МОСКВА, НОЧЬ С 11 НА 12 АПРЕЛЯ 1930 ГОДА
   Лампочка под потолком комнаты мигнула желтой вспышкой и погасла.
   За окном уже разливалось сизое утро.
   Владимир Маяковский – тридцатисемилетний поэт, высокий, крепкий, с крупно вылепленными чертами лица – измерил тремя широкими шагами крохотную комнату – от выключателя у двери до окна. Огромный хозяин казался втиснутым в жесткий футляр.
   Но это было его убежище и прибежище. Собственная комната в Лубянском проезде, дом 3, – коммунальной квартире с десятком соседей. В зависимости от настроения Владимир называл свое жилье «пеналом» или «лодочкой».
   Он оттянул воротник рубашки-апаш под клетчатым джемпером – дышалось очень тяжко – и тоскливо уставился на глухую серую стену дома напротив – каменный мешок двора, из которого не видно выхода.
   Он отошел от окна и замер посреди комнаты.
   Прямо перед ним – жесткий диван-тахта с подушками и валиками.
   Слева письменный стол-бюро.
   Над столом к стене прикноплена небольшая фотография Ленина. Взгляд вождя усталый и строгий.
   А справа – шкаф с книгами, журнальный, он же обеденный столик и чемодан, он же – дорожный гардероб. Большой, почти в человеческий рост чемодан, раскрыв который можно обнаружить висящие в нем на плечиках костюмы и сорочки хозяина.
   Вот и всё.
   Дата отрывного календаря на стене уже вчерашняя – 11 апреля. Под ней улыбаются во весь рот комсомолец и комсомолка, в руках – книги, на книгах надпись «стихи». И чтоб не оставалось уж совсем никаких вопросов, календарь то ли советует, то ли приказывает: «Читай советские стихи, комсомолец!»
   Владимир резко сорвал листок.
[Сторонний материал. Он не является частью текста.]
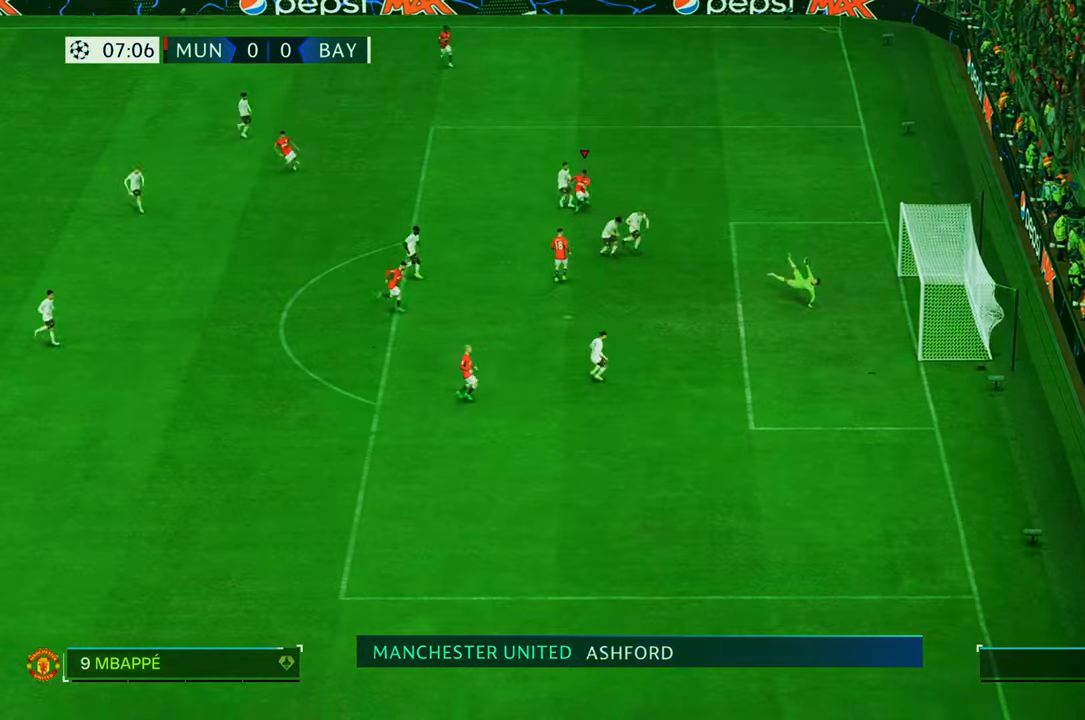
{"buttons": [], "left_stick": "down", "right_stick": "center", "events": []}
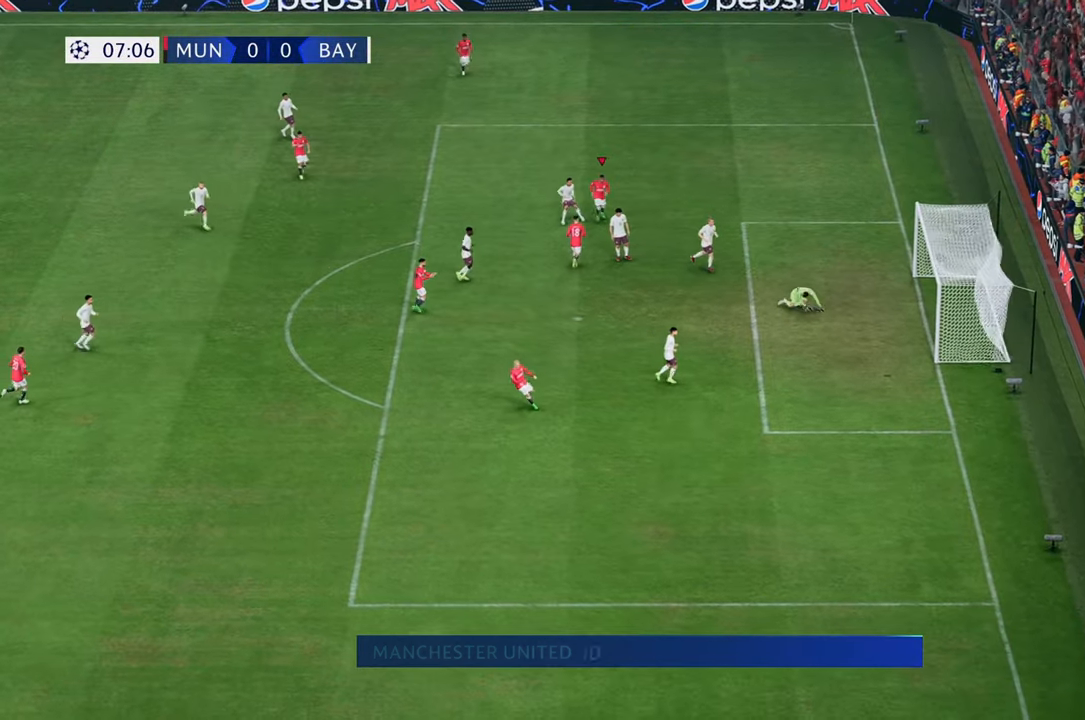
{"buttons": [], "left_stick": "down", "right_stick": "center", "events": []}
И чуть вздрогнул – со следующей страницы в него целился в упор из ружья охотник. Впрочем, охотник был не грозен, а улыбался. И календарь сообщал доброжелательно: «Охота – знатное подспорье советской семье к столу».
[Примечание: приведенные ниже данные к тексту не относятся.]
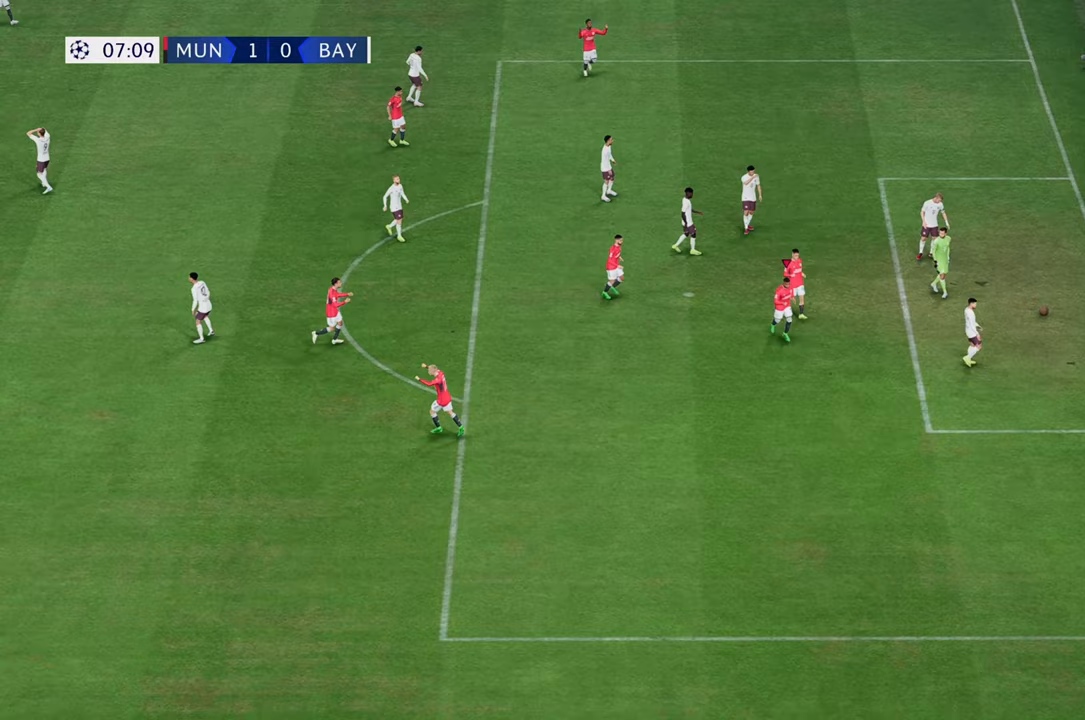
{"buttons": [], "left_stick": "down", "right_stick": "center", "events": []}
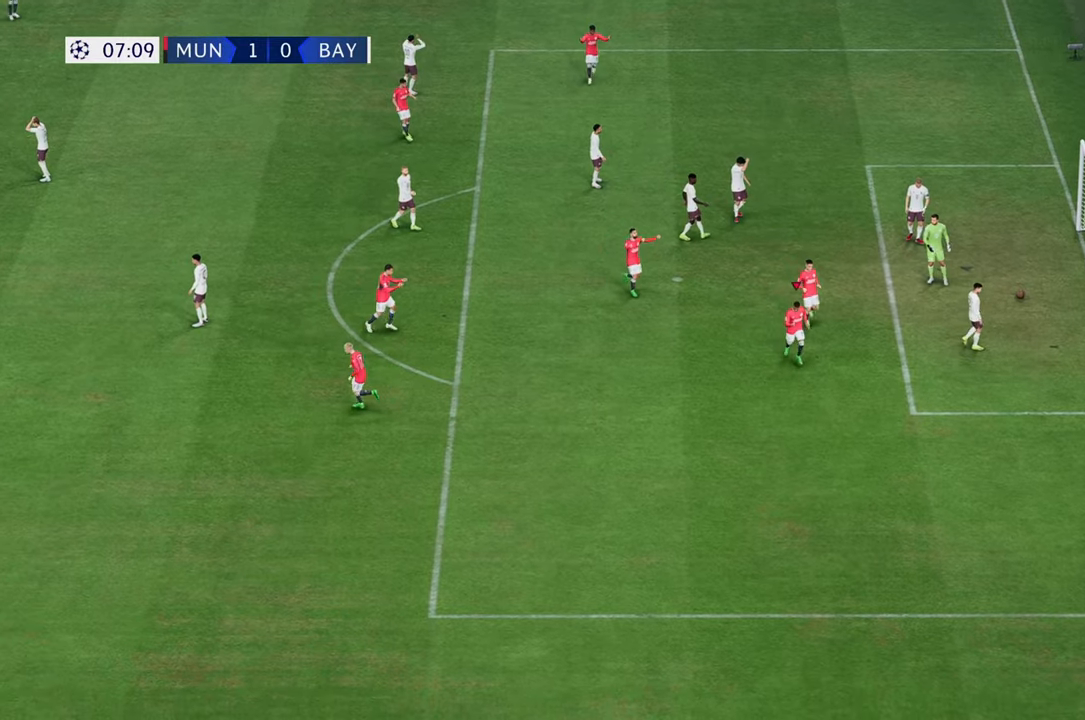
{"buttons": [], "left_stick": "center", "right_stick": "center", "events": [[433, "left_stick", "center"]]}
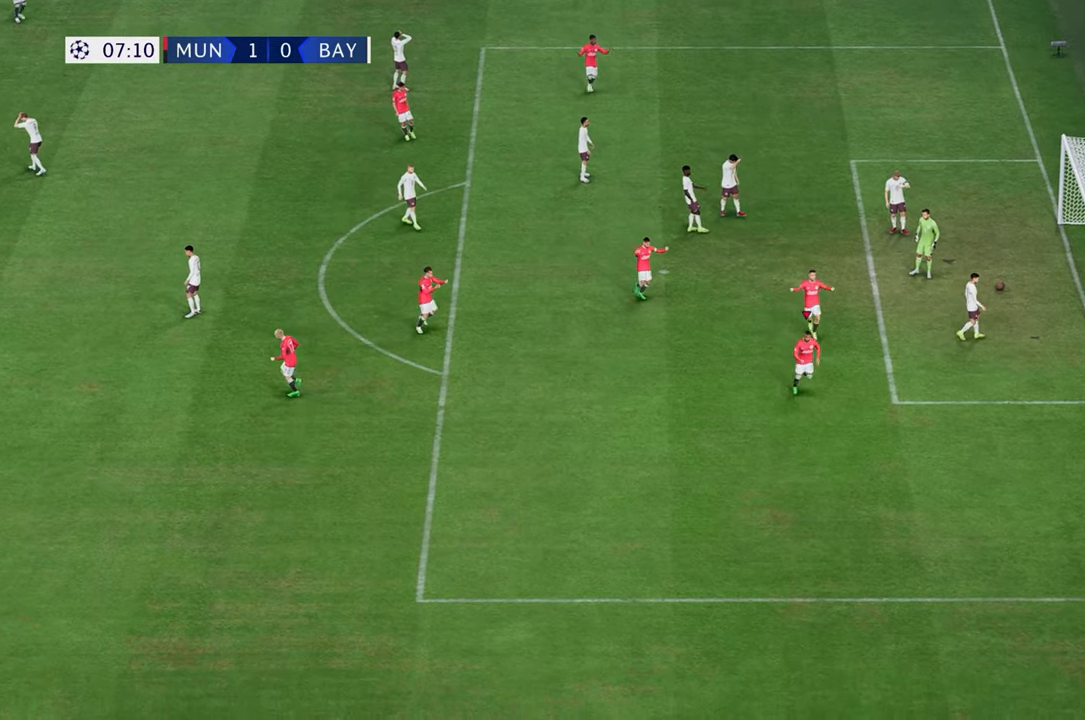
{"buttons": [], "left_stick": "down", "right_stick": "center", "events": [[200, "left_stick", "down"]]}
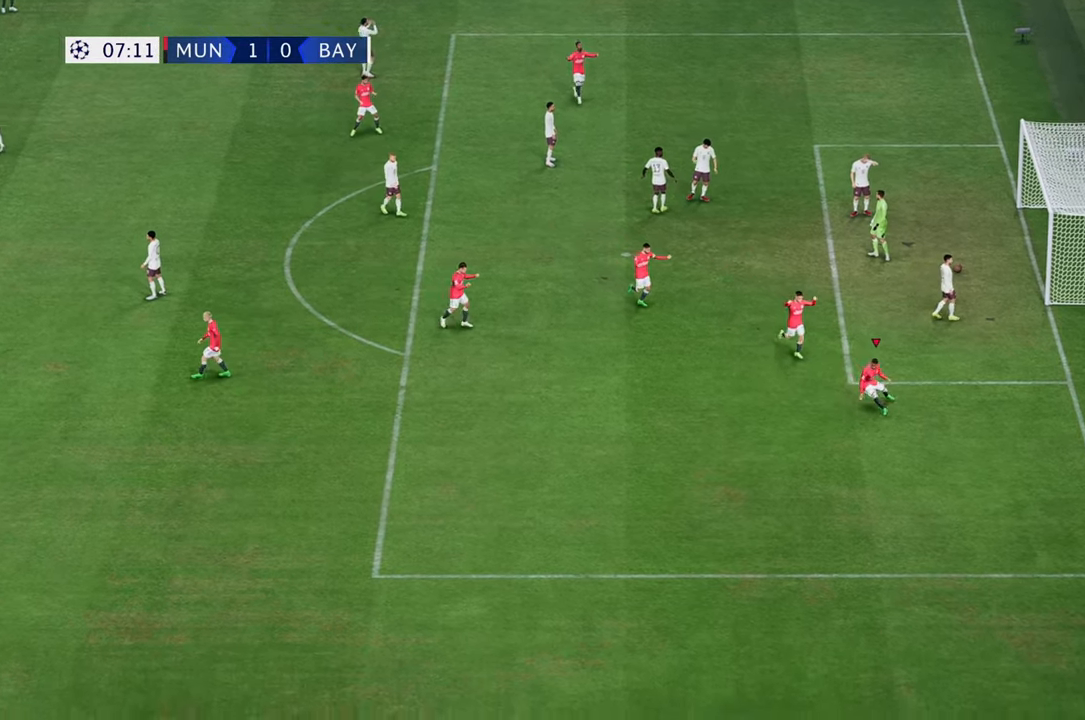
{"buttons": [], "left_stick": "down", "right_stick": "center", "events": []}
   Владимир отошел от календаря, рванул ящик письменного стола. Ящик был хаотически набит до отказа – рукописи, письма, фотографии… Владимир принялся что-то искать, перерывая этот ворох бумаг.
   Наконец он выудил большую тетрадь в клеенчатой обложке, вырвал из нее разлинованный лист, выхватил отточенный карандаш из стакана на столе.
   Присел к столу. На него по-прежнему строго смотрел со стены Ленин.
   Коротко глянув в ответ, Владимир с отчаянной решимостью принялся размашисто писать:
   «ВСЕМ!
   В ТОМ, ЧТО Я УМИРАЮ, НЕ ВИНИТЕ НИКОГО».
   Грифель крошился, потом и вовсе сломался.
   Владимир отшвырнул карандаш, взял новый, задумался.
   Из незакрытого ящика стола с фотографий смотрели на него люди – мама, сестры Оля и Люда, друзья-поэты, большеглазая Лиля, сам Владимир в разных уголках страны и за ее пределами, на разных выступлениях, окруженный поклонниками, раздающий автографы…
   Вдруг под бумагами он заметил цветной угол рисунка, потянул за него – обнаружилась слегка помятая буйная футуристическая композиция.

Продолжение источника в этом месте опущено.